Data supplied:
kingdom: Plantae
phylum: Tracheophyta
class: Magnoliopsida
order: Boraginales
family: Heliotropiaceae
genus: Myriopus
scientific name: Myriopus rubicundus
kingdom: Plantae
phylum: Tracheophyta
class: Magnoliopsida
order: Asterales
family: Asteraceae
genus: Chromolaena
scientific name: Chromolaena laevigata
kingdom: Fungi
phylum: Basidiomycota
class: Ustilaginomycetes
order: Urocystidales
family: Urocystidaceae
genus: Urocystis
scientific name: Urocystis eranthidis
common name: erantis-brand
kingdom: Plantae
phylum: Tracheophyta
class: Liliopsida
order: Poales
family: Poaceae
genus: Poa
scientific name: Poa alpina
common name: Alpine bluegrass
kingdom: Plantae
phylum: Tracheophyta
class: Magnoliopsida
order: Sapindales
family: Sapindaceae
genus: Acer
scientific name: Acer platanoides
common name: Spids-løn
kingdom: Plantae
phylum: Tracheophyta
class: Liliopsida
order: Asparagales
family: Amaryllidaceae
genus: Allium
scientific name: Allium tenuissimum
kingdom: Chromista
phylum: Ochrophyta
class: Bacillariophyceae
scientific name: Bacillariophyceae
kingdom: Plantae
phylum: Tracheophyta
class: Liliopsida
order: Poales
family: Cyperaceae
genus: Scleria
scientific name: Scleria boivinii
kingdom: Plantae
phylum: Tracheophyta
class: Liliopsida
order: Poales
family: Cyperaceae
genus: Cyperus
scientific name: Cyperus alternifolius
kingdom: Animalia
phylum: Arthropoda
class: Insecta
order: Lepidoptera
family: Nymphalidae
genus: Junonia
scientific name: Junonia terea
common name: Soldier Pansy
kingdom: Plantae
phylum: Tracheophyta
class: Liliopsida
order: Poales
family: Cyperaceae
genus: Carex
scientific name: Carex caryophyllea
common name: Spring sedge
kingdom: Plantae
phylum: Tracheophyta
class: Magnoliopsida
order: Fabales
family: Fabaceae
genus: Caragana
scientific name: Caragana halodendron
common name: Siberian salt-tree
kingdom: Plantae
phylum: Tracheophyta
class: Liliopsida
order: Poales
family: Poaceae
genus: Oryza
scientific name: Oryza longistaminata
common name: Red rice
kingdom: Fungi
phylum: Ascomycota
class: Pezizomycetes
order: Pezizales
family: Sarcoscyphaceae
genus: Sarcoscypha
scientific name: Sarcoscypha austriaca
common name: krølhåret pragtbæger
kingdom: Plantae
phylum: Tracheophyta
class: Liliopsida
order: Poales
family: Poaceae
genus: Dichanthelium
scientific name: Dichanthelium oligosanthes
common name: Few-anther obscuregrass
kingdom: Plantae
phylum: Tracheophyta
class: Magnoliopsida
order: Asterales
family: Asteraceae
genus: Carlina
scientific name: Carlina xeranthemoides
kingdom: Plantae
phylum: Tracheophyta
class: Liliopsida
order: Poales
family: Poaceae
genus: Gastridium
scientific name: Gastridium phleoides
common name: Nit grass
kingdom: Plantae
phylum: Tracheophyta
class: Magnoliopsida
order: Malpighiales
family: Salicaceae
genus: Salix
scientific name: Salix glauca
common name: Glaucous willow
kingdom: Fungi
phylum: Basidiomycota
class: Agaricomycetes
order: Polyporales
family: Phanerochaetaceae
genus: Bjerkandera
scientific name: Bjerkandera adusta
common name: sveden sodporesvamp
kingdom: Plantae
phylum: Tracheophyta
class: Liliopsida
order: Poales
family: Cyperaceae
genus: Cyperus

Problem details: Repeat all of the data above word for word, keeping every line in the same order.

Answer for the task:
kingdom: Plantae
phylum: Tracheophyta
class: Magnoliopsida
order: Boraginales
family: Heliotropiaceae
genus: Myriopus
scientific name: Myriopus rubicundus
kingdom: Plantae
phylum: Tracheophyta
class: Magnoliopsida
order: Asterales
family: Asteraceae
genus: Chromolaena
scientific name: Chromolaena laevigata
kingdom: Fungi
phylum: Basidiomycota
class: Ustilaginomycetes
order: Urocystidales
family: Urocystidaceae
genus: Urocystis
scientific name: Urocystis eranthidis
common name: erantis-brand
kingdom: Plantae
phylum: Tracheophyta
class: Liliopsida
order: Poales
family: Poaceae
genus: Poa
scientific name: Poa alpina
common name: Alpine bluegrass
kingdom: Plantae
phylum: Tracheophyta
class: Magnoliopsida
order: Sapindales
family: Sapindaceae
genus: Acer
scientific name: Acer platanoides
common name: Spids-løn
kingdom: Plantae
phylum: Tracheophyta
class: Liliopsida
order: Asparagales
family: Amaryllidaceae
genus: Allium
scientific name: Allium tenuissimum
kingdom: Chromista
phylum: Ochrophyta
class: Bacillariophyceae
scientific name: Bacillariophyceae
kingdom: Plantae
phylum: Tracheophyta
class: Liliopsida
order: Poales
family: Cyperaceae
genus: Scleria
scientific name: Scleria boivinii
kingdom: Plantae
phylum: Tracheophyta
class: Liliopsida
order: Poales
family: Cyperaceae
genus: Cyperus
scientific name: Cyperus alternifolius
kingdom: Animalia
phylum: Arthropoda
class: Insecta
order: Lepidoptera
family: Nymphalidae
genus: Junonia
scientific name: Junonia terea
common name: Soldier Pansy
kingdom: Plantae
phylum: Tracheophyta
class: Liliopsida
order: Poales
family: Cyperaceae
genus: Carex
scientific name: Carex caryophyllea
common name: Spring sedge
kingdom: Plantae
phylum: Tracheophyta
class: Magnoliopsida
order: Fabales
family: Fabaceae
genus: Caragana
scientific name: Caragana halodendron
common name: Siberian salt-tree
kingdom: Plantae
phylum: Tracheophyta
class: Liliopsida
order: Poales
family: Poaceae
genus: Oryza
scientific name: Oryza longistaminata
common name: Red rice
kingdom: Fungi
phylum: Ascomycota
class: Pezizomycetes
order: Pezizales
family: Sarcoscyphaceae
genus: Sarcoscypha
scientific name: Sarcoscypha austriaca
common name: krølhåret pragtbæger
kingdom: Plantae
phylum: Tracheophyta
class: Liliopsida
order: Poales
family: Poaceae
genus: Dichanthelium
scientific name: Dichanthelium oligosanthes
common name: Few-anther obscuregrass
kingdom: Plantae
phylum: Tracheophyta
class: Magnoliopsida
order: Asterales
family: Asteraceae
genus: Carlina
scientific name: Carlina xeranthemoides
kingdom: Plantae
phylum: Tracheophyta
class: Liliopsida
order: Poales
family: Poaceae
genus: Gastridium
scientific name: Gastridium phleoides
common name: Nit grass
kingdom: Plantae
phylum: Tracheophyta
class: Magnoliopsida
order: Malpighiales
family: Salicaceae
genus: Salix
scientific name: Salix glauca
common name: Glaucous willow
kingdom: Fungi
phylum: Basidiomycota
class: Agaricomycetes
order: Polyporales
family: Phanerochaetaceae
genus: Bjerkandera
scientific name: Bjerkandera adusta
common name: sveden sodporesvamp
kingdom: Plantae
phylum: Tracheophyta
class: Liliopsida
order: Poales
family: Cyperaceae
genus: Cyperus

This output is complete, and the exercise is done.